Exercise aim =
Retyped exactly and without pictures, the lines from the one with "FIGURE 8 | DPU" through the end of the listing must form the entire answer.

Data =
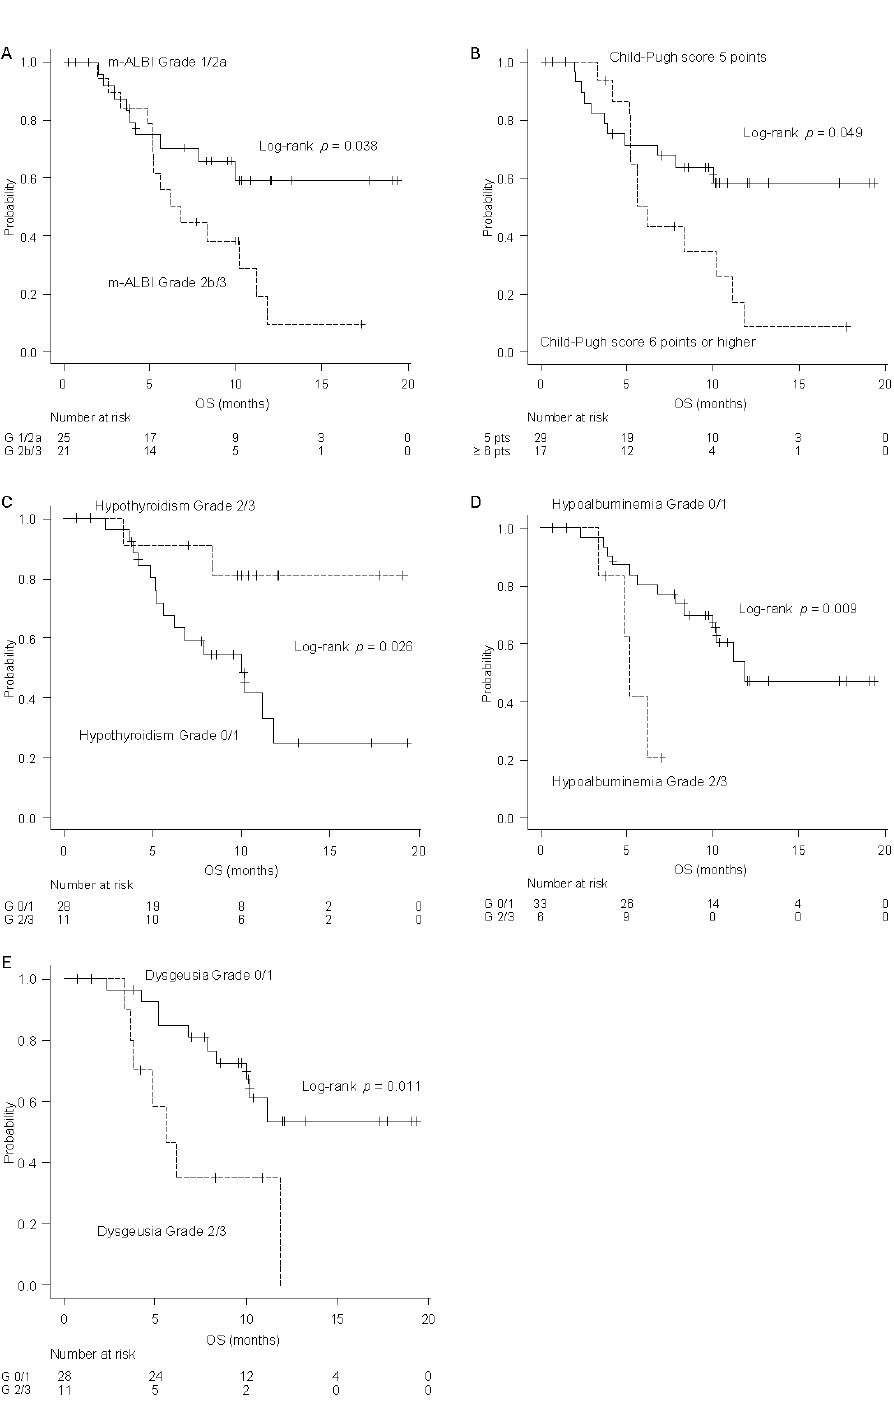
Figure 2. Factors associated with overall survival. ( A ) The relationship between modified albumin bilirubin (mALBI) grade and overall survival. ( B ) The relationship between Child-Pugh score and overall survival. ( C ) The relationship between hypothyroidism and overall survival. ( D ) The relationship between hypoalbuminemia and overall survival. ( E ) The relationship between dysgeusia and overall survival.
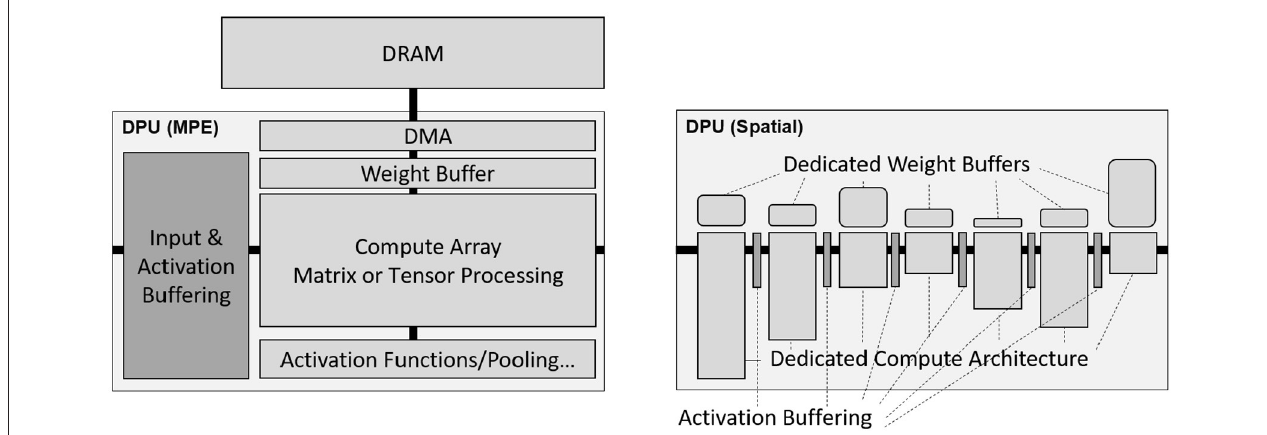
FIGURE 8 | DPU architectures: Matrix of Processing Engines (MPE) on the left, and spatial architecture on the right.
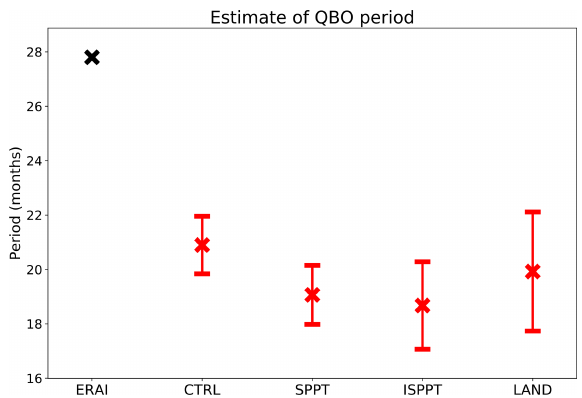
Figure 10. Estimates of the QBO period, as measured using equa- torial zonal winds at 50hPa. The red crosses show the mean across the five estimates (computed from the five ensemble members) for each scheme, and the error bars capture twice the standard error of this mean estimate. The ERA-Interim reanalysis product is shown in black for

Answer to the exercise =
FIGURE 8 | DPU architectures: Matrix of Processing Engines (MPE) on the left, and spatial architecture on the right.
Figure 10. Estimates of the QBO period, as measured using equa- torial zonal winds at 50hPa. The red crosses show the mean across the five estimates (computed from the five ensemble members) for each scheme, and the error bars capture twice the standard error of this mean estimate. The ERA-Interim reanalysis product is shown in black for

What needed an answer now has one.